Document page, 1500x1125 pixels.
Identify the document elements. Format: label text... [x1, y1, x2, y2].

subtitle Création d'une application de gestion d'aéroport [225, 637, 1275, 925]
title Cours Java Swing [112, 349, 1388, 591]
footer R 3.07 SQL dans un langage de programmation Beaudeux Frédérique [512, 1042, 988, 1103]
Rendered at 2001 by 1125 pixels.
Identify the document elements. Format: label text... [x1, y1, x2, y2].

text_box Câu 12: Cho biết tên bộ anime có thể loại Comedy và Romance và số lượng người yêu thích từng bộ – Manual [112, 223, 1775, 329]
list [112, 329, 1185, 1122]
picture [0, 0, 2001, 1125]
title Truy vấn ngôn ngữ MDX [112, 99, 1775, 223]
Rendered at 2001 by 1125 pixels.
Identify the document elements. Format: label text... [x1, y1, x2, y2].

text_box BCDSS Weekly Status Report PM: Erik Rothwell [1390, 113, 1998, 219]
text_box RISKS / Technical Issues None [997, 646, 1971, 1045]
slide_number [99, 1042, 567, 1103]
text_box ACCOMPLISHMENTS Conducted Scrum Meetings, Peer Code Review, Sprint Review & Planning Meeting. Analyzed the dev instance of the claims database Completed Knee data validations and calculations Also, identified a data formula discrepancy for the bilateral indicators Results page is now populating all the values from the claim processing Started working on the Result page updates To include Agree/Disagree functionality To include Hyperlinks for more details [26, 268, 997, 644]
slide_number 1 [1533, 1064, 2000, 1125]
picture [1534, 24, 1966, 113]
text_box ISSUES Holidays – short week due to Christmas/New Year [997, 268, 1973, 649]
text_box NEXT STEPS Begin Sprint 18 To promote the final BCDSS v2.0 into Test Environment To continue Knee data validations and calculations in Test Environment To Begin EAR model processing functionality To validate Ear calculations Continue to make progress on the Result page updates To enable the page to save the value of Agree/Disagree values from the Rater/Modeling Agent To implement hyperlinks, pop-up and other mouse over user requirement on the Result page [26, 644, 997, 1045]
======
§ PROBLEM STATEMENT
Set down the whole listing once more, precisely as written.

§ FINAL ANSWER
Document page, 1500x1125 pixels.
Identify the document elements. Format: label text... [x1, y1, x2, y2].

subtitle Création d'une application de gestion d'aéroport [225, 637, 1275, 925]
title Cours Java Swing [112, 349, 1388, 591]
footer R 3.07 SQL dans un langage de programmation Beaudeux Frédérique [512, 1042, 988, 1103]
Rendered at 2001 by 1125 pixels.
Identify the document elements. Format: label text... [x1, y1, x2, y2].

text_box Câu 12: Cho biết tên bộ anime có thể loại Comedy và Romance và số lượng người yêu thích từng bộ – Manual [112, 223, 1775, 329]
list [112, 329, 1185, 1122]
picture [0, 0, 2001, 1125]
title Truy vấn ngôn ngữ MDX [112, 99, 1775, 223]
Rendered at 2001 by 1125 pixels.
Identify the document elements. Format: label text... [x1, y1, x2, y2].

text_box BCDSS Weekly Status Report PM: Erik Rothwell [1390, 113, 1998, 219]
text_box RISKS / Technical Issues None [997, 646, 1971, 1045]
slide_number [99, 1042, 567, 1103]
text_box ACCOMPLISHMENTS Conducted Scrum Meetings, Peer Code Review, Sprint Review & Planning Meeting. Analyzed the dev instance of the claims database Completed Knee data validations and calculations Also, identified a data formula discrepancy for the bilateral indicators Results page is now populating all the values from the claim processing Started working on the Result page updates To include Agree/Disagree functionality To include Hyperlinks for more details [26, 268, 997, 644]
slide_number 1 [1533, 1064, 2000, 1125]
picture [1534, 24, 1966, 113]
text_box ISSUES Holidays – short week due to Christmas/New Year [997, 268, 1973, 649]
text_box NEXT STEPS Begin Sprint 18 To promote the final BCDSS v2.0 into Test Environment To continue Knee data validations and calculations in Test Environment To Begin EAR model processing functionality To validate Ear calculations Continue to make progress on the Result page updates To enable the page to save the value of Agree/Disagree values from the Rater/Modeling Agent To implement hyperlinks, pop-up and other mouse over user requirement on the Result page [26, 644, 997, 1045]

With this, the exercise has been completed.